By importing library in Python code

from usfm_grammar import USFMParser, Filter

# input_usfm_str = open("sample.usfm","r", encoding='utf8').read()
input_usfm_str = '''
\\id GEN
\\c 1
\\p
\\v 1 test verse
'''

my_parser = USFMParser(input_usfm_str)

errors = my_parser.errors
print(errors)

To convert to USX

from lxml import etree

usx_elem = my_parser.to_usx() # default filter=ALL
print(etree.tostring(usx_elem, encoding="unicode", pretty_print=True))

To convert to Dict

output = my_parser.to_usj() # default all markers

# filters out specified markers from output
# output = my_parser.to_usj(exclude_markers=['s1','h', 'toc1','toc2','mt'])

# retains only specified contents from output
# output = my_parser.to_usj(include_markers=['id', 'c', 'v']) 

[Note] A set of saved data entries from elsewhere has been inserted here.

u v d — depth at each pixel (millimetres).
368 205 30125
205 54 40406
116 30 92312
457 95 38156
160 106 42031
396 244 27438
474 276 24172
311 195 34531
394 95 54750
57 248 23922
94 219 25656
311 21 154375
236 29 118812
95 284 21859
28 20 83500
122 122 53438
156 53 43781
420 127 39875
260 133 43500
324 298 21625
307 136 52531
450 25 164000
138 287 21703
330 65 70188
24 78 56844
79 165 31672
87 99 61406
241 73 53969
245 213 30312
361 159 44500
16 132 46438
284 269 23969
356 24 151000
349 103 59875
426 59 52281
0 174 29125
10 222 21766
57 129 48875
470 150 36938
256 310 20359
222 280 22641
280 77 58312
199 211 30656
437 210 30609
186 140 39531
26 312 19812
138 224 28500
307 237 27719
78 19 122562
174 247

# use predefined marker groups instead of listing them one by one
# output = my_parser.to_usj(include_markers=Filter.BCV+Filter.TEXT)

# for a flattened JSON removing nesting brought in by paragraphs, lists, quotes, tables and character level markups
# output = my_parser.to_usj(exclude_markers=Filter.PARAGRAPHS+Filter.CHARACTERS)

# To NOT concatinate text extracted from different markers
# output = my_parser.to_usj(exclude_markers=Filter.PARAGRAPHS+Filter.CHARACTERS, combine_texts=False) 

print(output)

To understand more about how exclude_markers, include_markers, combine_texts and Filter works refer the section on filtering on USJ

To save as json

import json
dict_output = my_parser.to_usj()
with open("file_path.json", "w", encoding='utf-8') as fp:
	json.dump(dict_output, fp)

To convert to List or table like format

list_output = my_parser.to_list() 
#list_output = my_parser.to_list([Filter.SCRIPTURE_TEXT])

table_output = "\n".join(["\t".join(row) for row in list_output])
print(table_output)

To round trip with USJ

from usfm_grammar import USFMParser, Filter

my_parser = USFMParser(input_usfm_str)
usj_obj = my_parser.to_usj()

my_parser2 = USFMParser(from_usj=usj_obj)
print(my_parser2.usfm)

:warning: There will be differences between first USFM and the generated one in 1. Spaces and lines 2. Default attributes will be given their names 3. Closing markers may be newly added

To remove unwanted markers from USFM

from usfm_grammar import USFMParser, Filter, USFMGenerator

my_parser = USFMParser(input_usfm_str)
usj_obj = my_parser.to_usj(include_markers=Filter.BCV+Filter.TEXT)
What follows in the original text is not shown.